Work required: Restate the records that follow word for word. Omit the images.

^^^^

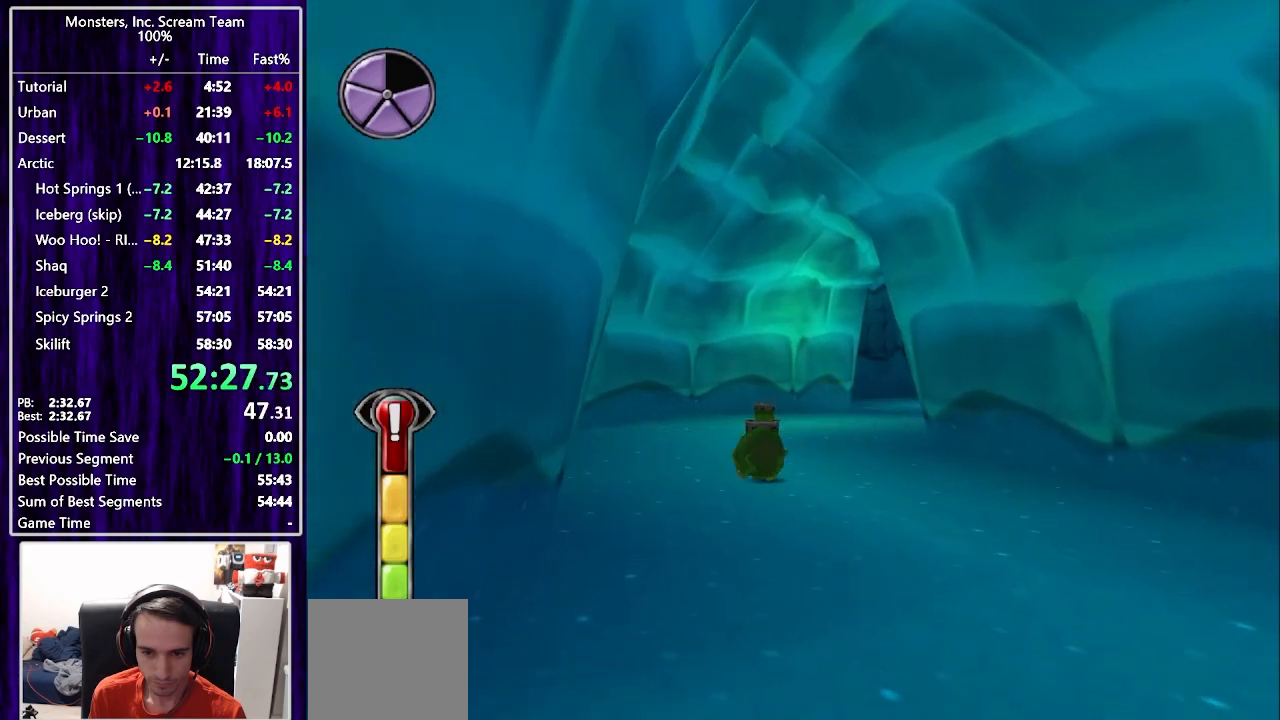
{"buttons": ["SQUARE", "DPAD_UP"], "left_stick": "center", "right_stick": "center", "events": [[50, "DPAD_LEFT", "up"], [283, "DPAD_RIGHT", "down"], [383, "DPAD_RIGHT", "up"]]}
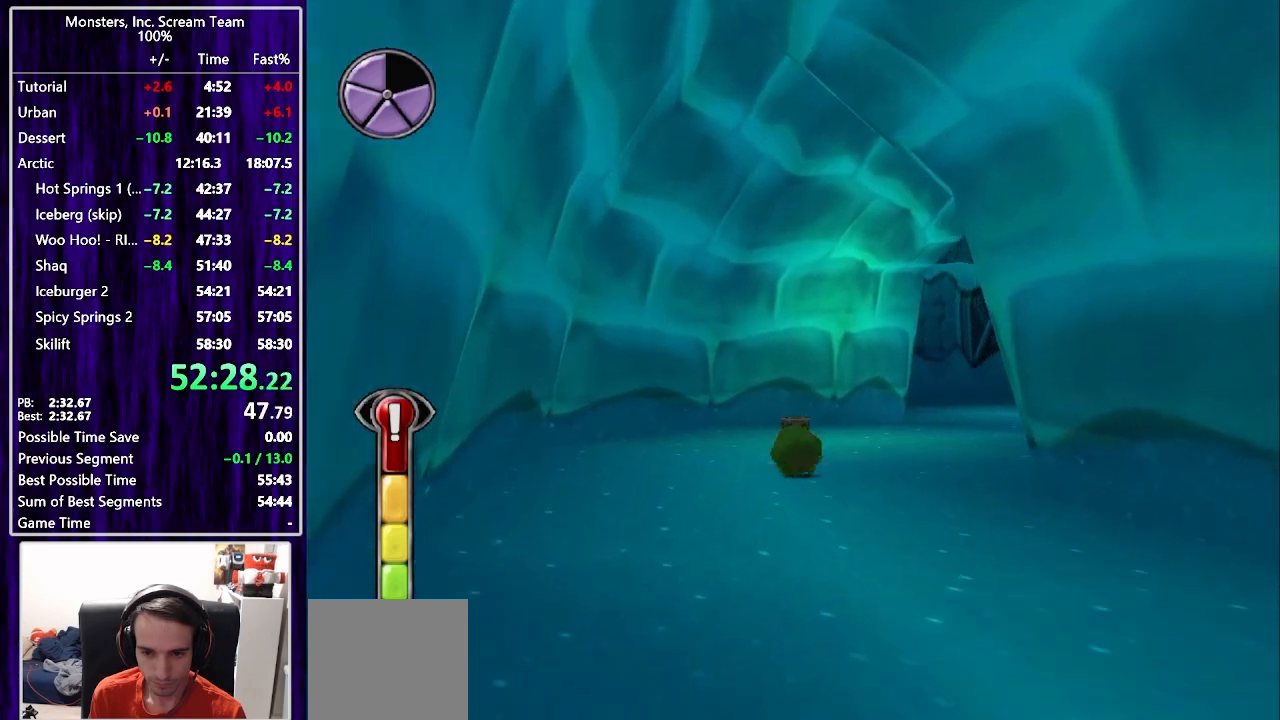
{"buttons": ["SQUARE", "DPAD_UP"], "left_stick": "center", "right_stick": "center", "events": [[183, "DPAD_RIGHT", "down"], [317, "DPAD_RIGHT", "up"]]}
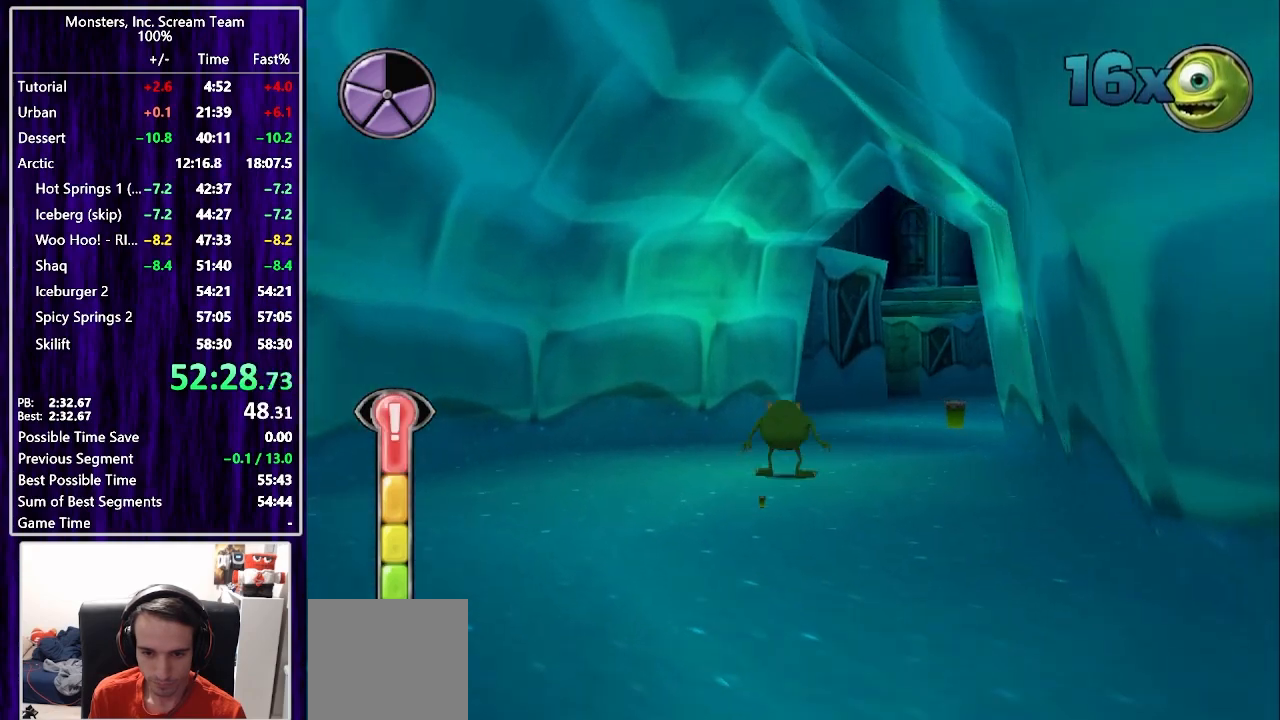
{"buttons": ["SQUARE", "DPAD_UP"], "left_stick": "center", "right_stick": "center", "events": [[33, "SQUARE", "up"], [167, "DPAD_RIGHT", "down"], [183, "SQUARE", "down"], [333, "DPAD_RIGHT", "up"]]}
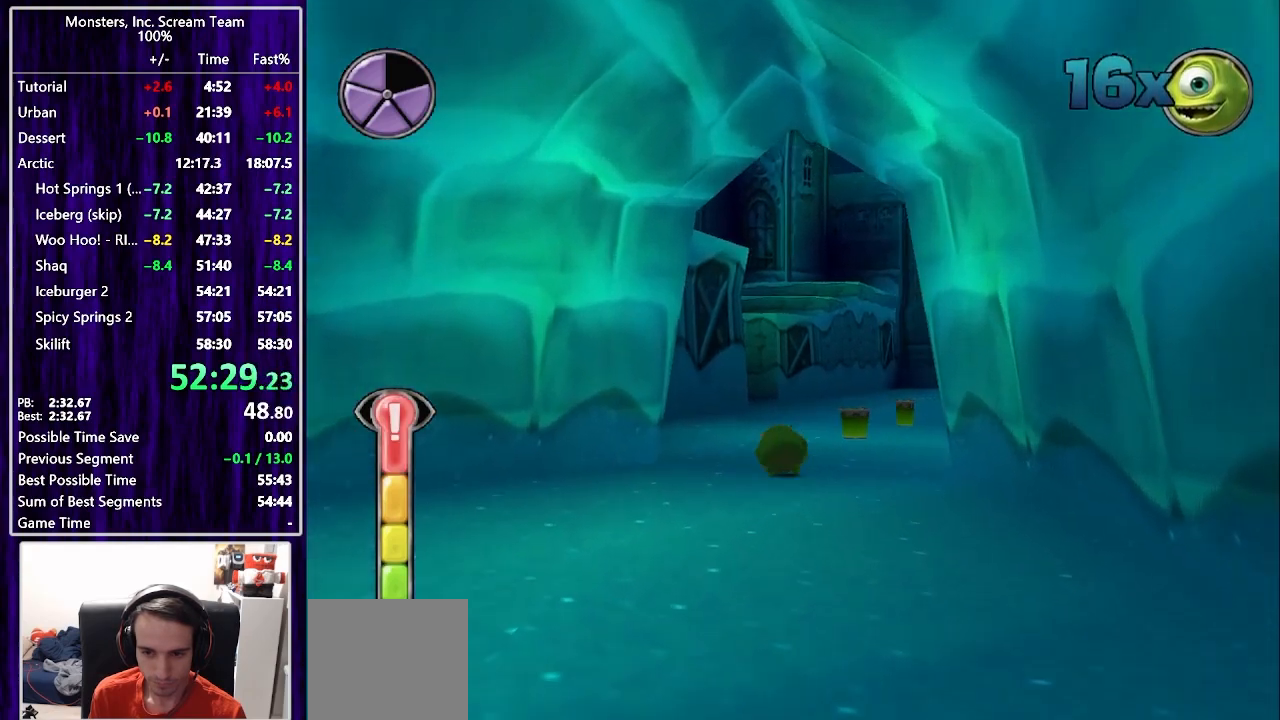
{"buttons": ["SQUARE", "DPAD_UP", "DPAD_RIGHT"], "left_stick": "center", "right_stick": "center", "events": [[83, "DPAD_RIGHT", "down"], [233, "DPAD_RIGHT", "up"], [483, "DPAD_RIGHT", "down"]]}
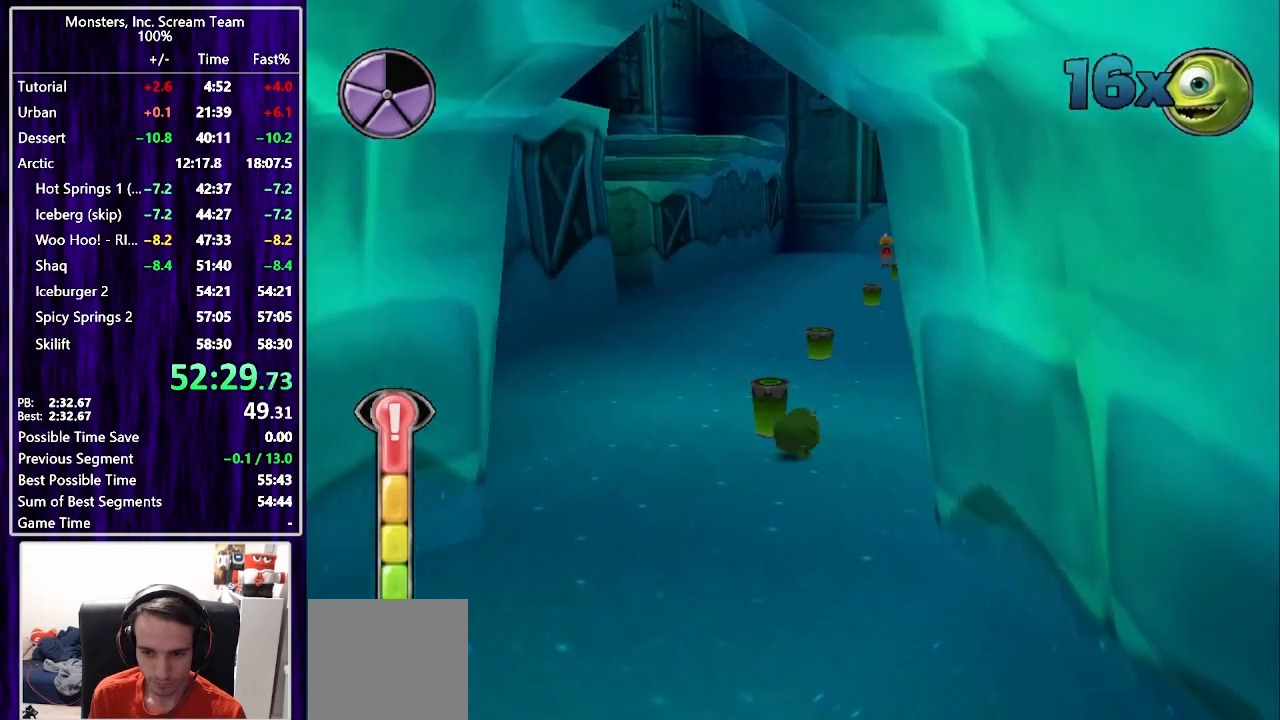
{"buttons": ["SQUARE", "DPAD_UP"], "left_stick": "center", "right_stick": "center", "events": [[83, "DPAD_RIGHT", "up"], [300, "SQUARE", "up"], [417, "SQUARE", "down"]]}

^^^^

Output for this exercise:
{"buttons": ["SQUARE", "DPAD_UP"], "left_stick": "center", "right_stick": "center", "events": [[50, "DPAD_LEFT", "up"], [283, "DPAD_RIGHT", "down"], [383, "DPAD_RIGHT", "up"]]}
{"buttons": ["SQUARE", "DPAD_UP"], "left_stick": "center", "right_stick": "center", "events": [[183, "DPAD_RIGHT", "down"], [317, "DPAD_RIGHT", "up"]]}
{"buttons": ["SQUARE", "DPAD_UP"], "left_stick": "center", "right_stick": "center", "events": [[33, "SQUARE", "up"], [167, "DPAD_RIGHT", "down"], [183, "SQUARE", "down"], [333, "DPAD_RIGHT", "up"]]}
{"buttons": ["SQUARE", "DPAD_UP", "DPAD_RIGHT"], "left_stick": "center", "right_stick": "center", "events": [[83, "DPAD_RIGHT", "down"], [233, "DPAD_RIGHT", "up"], [483, "DPAD_RIGHT", "down"]]}
{"buttons": ["SQUARE", "DPAD_UP"], "left_stick": "center", "right_stick": "center", "events": [[83, "DPAD_RIGHT", "up"], [300, "SQUARE", "up"], [417, "SQUARE", "down"]]}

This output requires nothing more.